Opinion

Pricing in a Trump victory: debt, deficits, and inflation implications: Larry Berman

Donald Trump Photographer: Hannah Beier/Bloomberg (Hannah Beier/Bloomberg)

After the horrific assassination attempt of former U.S. President Donald Trump, the odds of a Republican sweep in November have risen significantly. The immediate market moves on Sunday night were positive for U.S. equities, negative for foreign equities, bearish for longer-term interest rates, a strong move for crypto, and a decline for the clean energy sector. Currency markets were relatively quiet.

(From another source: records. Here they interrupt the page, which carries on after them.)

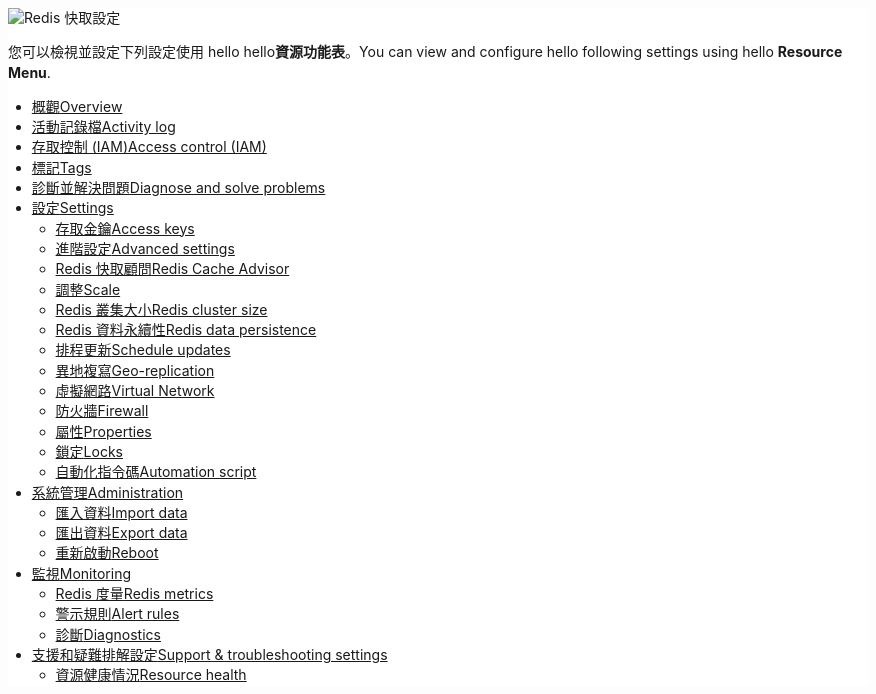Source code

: ![Redis 快取設定](./media/cache-configure/redis-cache-settings.png)

<span data-ttu-id="61ed1-109">您可以檢視並設定下列設定使用 hello hello**資源功能表**。</span><span class="sxs-lookup"><span data-stu-id="61ed1-109">You can view and configure hello following settings using hello **Resource Menu**.</span></span>

* [<span data-ttu-id="61ed1-110">概觀</span><span class="sxs-lookup"><span data-stu-id="61ed1-110">Overview</span></span>](#overview)
* [<span data-ttu-id="61ed1-111">活動記錄檔</span><span class="sxs-lookup"><span data-stu-id="61ed1-111">Activity log</span></span>](#activity-log)
* [<span data-ttu-id="61ed1-112">存取控制 (IAM)</span><span class="sxs-lookup"><span data-stu-id="61ed1-112">Access control (IAM)</span></span>](#access-control-iam)
* [<span data-ttu-id="61ed1-113">標記</span><span class="sxs-lookup"><span data-stu-id="61ed1-113">Tags</span></span>](#tags)
* [<span data-ttu-id="61ed1-114">診斷並解決問題</span><span class="sxs-lookup"><span data-stu-id="61ed1-114">Diagnose and solve problems</span></span>](#diagnose-and-solve-problems)
* [<span data-ttu-id="61ed1-115">設定</span><span class="sxs-lookup"><span data-stu-id="61ed1-115">Settings</span></span>](#settings)
    * [<span data-ttu-id="61ed1-116">存取金鑰</span><span class="sxs-lookup"><span data-stu-id="61ed1-116">Access keys</span></span>](#access-keys)
    * [<span data-ttu-id="61ed1-117">進階設定</span><span class="sxs-lookup"><span data-stu-id="61ed1-117">Advanced settings</span></span>](#advanced-settings)
    * [<span data-ttu-id="61ed1-118">Redis 快取顧問</span><span class="sxs-lookup"><span data-stu-id="61ed1-118">Redis Cache Advisor</span></span>](#redis-cache-advisor)
    * [<span data-ttu-id="61ed1-119">調整</span><span class="sxs-lookup"><span data-stu-id="61ed1-119">Scale</span></span>](#scale)
    * [<span data-ttu-id="61ed1-120">Redis 叢集大小</span><span class="sxs-lookup"><span data-stu-id="61ed1-120">Redis cluster size</span></span>](#cluster-size)
    * [<span data-ttu-id="61ed1-121">Redis 資料永續性</span><span class="sxs-lookup"><span data-stu-id="61ed1-121">Redis data persistence</span></span>](#redis-data-persistence)
    * [<span data-ttu-id="61ed1-122">排程更新</span><span class="sxs-lookup"><span data-stu-id="61ed1-122">Schedule updates</span></span>](#schedule-updates)
    * [<span data-ttu-id="61ed1-123">異地複寫</span><span class="sxs-lookup"><span data-stu-id="61ed1-123">Geo-replication</span></span>](#geo-replication)
    * [<span data-ttu-id="61ed1-124">虛擬網路</span><span class="sxs-lookup"><span data-stu-id="61ed1-124">Virtual Network</span></span>](#virtual-network)
    * [<span data-ttu-id="61ed1-125">防火牆</span><span class="sxs-lookup"><span data-stu-id="61ed1-125">Firewall</span></span>](#firewall)
    * [<span data-ttu-id="61ed1-126">屬性</span><span class="sxs-lookup"><span data-stu-id="61ed1-126">Properties</span></span>](#properties)
    * [<span data-ttu-id="61ed1-127">鎖定</span><span class="sxs-lookup"><span data-stu-id="61ed1-127">Locks</span></span>](#locks)
    * [<span data-ttu-id="61ed1-128">自動化指令碼</span><span class="sxs-lookup"><span data-stu-id="61ed1-128">Automation script</span></span>](#automation-script)
* [<span data-ttu-id="61ed1-129">系統管理</span><span class="sxs-lookup"><span data-stu-id="61ed1-129">Administration</span></span>](#administration)
    * [<span data-ttu-id="61ed1-130">匯入資料</span><span class="sxs-lookup"><span data-stu-id="61ed1-130">Import data</span></span>](#importexport)
    * [<span data-ttu-id="61ed1-131">匯出資料</span><span class="sxs-lookup"><span data-stu-id="61ed1-131">Export data</span></span>](#importexport)
    * [<span data-ttu-id="61ed1-132">重新啟動</span><span class="sxs-lookup"><span data-stu-id="61ed1-132">Reboot</span></span>](#reboot)
* [<span data-ttu-id="61ed1-133">監視</span><span class="sxs-lookup"><span data-stu-id="61ed1-133">Monitoring</span></span>](#monitoring)
    * [<span data-ttu-id="61ed1-134">Redis 度量</span><span class="sxs-lookup"><span data-stu-id="61ed1-134">Redis metrics</span></span>](#redis-metrics)
    * [<span data-ttu-id="61ed1-135">警示規則</span><span class="sxs-lookup"><span data-stu-id="61ed1-135">Alert rules</span></span>](#alert-rules)
    * [<span data-ttu-id="61ed1-136">診斷</span><span class="sxs-lookup"><span data-stu-id="61ed1-136">Diagnostics</span></span>](#diagnostics)
* [<span data-ttu-id="61ed1-137">支援和疑難排解設定</span><span class="sxs-lookup"><span data-stu-id="61ed1-137">Support & troubleshooting settings</span></span>](#support-amp-troubleshooting-settings)
    * [<span data-ttu-id="61ed1-138">資源健康情況</span><span class="sxs-lookup"><span data-stu-id="61ed1-138">Resource health</span></span>](#resource-health)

We have ordered some of these policy points in order of importance to markets and not any of the social aspects of policy. Immigration is an important labour market influence to be sure, and if we have less of it, it would likely led to higher wages with less labour supply. We are not clear what Trump can do here.

On taxes, Trump will likely try to extend tax cuts that his administration passed in 2017 that expire in 2025. The massive deficits already in place may make this harder to pass the fiscal conservatives in Congress. The long end of the bond market responded bearishly (higher yields) to this overnight as it did following Biden’s debate night performance. Deficits and the cost of capital are probably the most important item in the coming years. The more debt, the higher rates will likely need to be for that new debt to clear the market. It competes directly with demand for all risk assets and equity market valuations.

On the U.S. Federal Open Market Committee (FOMC), we know the independence of the FOMC is key. Trump would like to have the White House influence policy like we see in less democratic and third-world regimes in the world. This would be tragic, and we do not think much will get done here, but it’s worth keeping on the front burner. It would require an act of Congress to change the FOMCs mandate—a very heavy lift. We know that Trump uses the stock market as a barometer for his success. During the early days of COVID-19, he took a bow every time the stock market rallied based on something he may have influenced. In 2017, tax cuts and animal spirits were his narrative. We can expect his decision-making to be leveraged to equity market success, but the deficit/debt issues are magnitudes worse than in 2017 and we do not see the same type of policy moves this time around. In 2018, he called out Jerome Powell, the chair of the U.S. Federal Reserve, for raising rates and hurting stocks. Trump is quick to take a bow and to blame others.

Trump opposes most aspects of climate change legislation, but most of the world disagrees with that view. A Trump White House likely slows the adoption and favours traditional energy. Note the biggest investors in climate change initiatives are the big oil companies. There’s a trade here as the tendency will be to sell (clean energy), in the short run, but longer-term the value will continue to improve as the world is moving in this direction. We do not think Trump 2.0 changes this. Buy the dip here (closer to election).

On foreign policy, this is a major wildcard (there are plusses and minuses). His anti-NATO position and America-first bias are likely inflationary. His more friendly stance towards Russian President Vladimir Putin is a concern to be sure. We will likely see more intensity on tariffs and that will make the Fed’s inflation fighting job much harder. The soft inflation numbers last week and Powell’s focus on labour in his Congressional testimonies caused a shift in market behaviour last week. The MGK (Mega Cap Growth ETF) versus the IWD (Russell 1000 value) has a major swing towards value. A Republican sweep challenges that narrative. I’m watching this performance closely.